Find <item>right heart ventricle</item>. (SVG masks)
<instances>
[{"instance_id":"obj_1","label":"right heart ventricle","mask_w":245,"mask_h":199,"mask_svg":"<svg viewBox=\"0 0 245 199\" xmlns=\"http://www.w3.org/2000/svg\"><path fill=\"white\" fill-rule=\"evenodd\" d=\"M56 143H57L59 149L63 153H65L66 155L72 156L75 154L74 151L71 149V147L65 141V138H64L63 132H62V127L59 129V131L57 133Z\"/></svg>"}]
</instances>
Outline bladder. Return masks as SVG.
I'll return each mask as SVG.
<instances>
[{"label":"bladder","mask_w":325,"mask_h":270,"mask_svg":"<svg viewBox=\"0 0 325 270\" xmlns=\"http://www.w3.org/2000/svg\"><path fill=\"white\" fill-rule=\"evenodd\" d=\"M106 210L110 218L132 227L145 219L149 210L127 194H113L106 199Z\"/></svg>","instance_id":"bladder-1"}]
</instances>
◇ ◇ ◇ ◇ ◇ ◇ ◇
* What is being asked
Locate every line of the material that contains the string "rule", matching case exactly, and copy each of those lines.

* The answer
[{"instance_id":"obj_1","label":"right heart ventricle","mask_w":245,"mask_h":199,"mask_svg":"<svg viewBox=\"0 0 245 199\" xmlns=\"http://www.w3.org/2000/svg\"><path fill=\"white\" fill-rule=\"evenodd\" d=\"M56 143H57L59 149L63 153H65L66 155L72 156L75 154L74 151L71 149V147L65 141V138H64L63 132H62V127L59 129V131L57 133Z\"/></svg>"}]
[{"label":"bladder","mask_w":325,"mask_h":270,"mask_svg":"<svg viewBox=\"0 0 325 270\" xmlns=\"http://www.w3.org/2000/svg\"><path fill=\"white\" fill-rule=\"evenodd\" d=\"M106 210L110 218L132 227L145 219L149 210L127 194H113L106 199Z\"/></svg>","instance_id":"bladder-1"}]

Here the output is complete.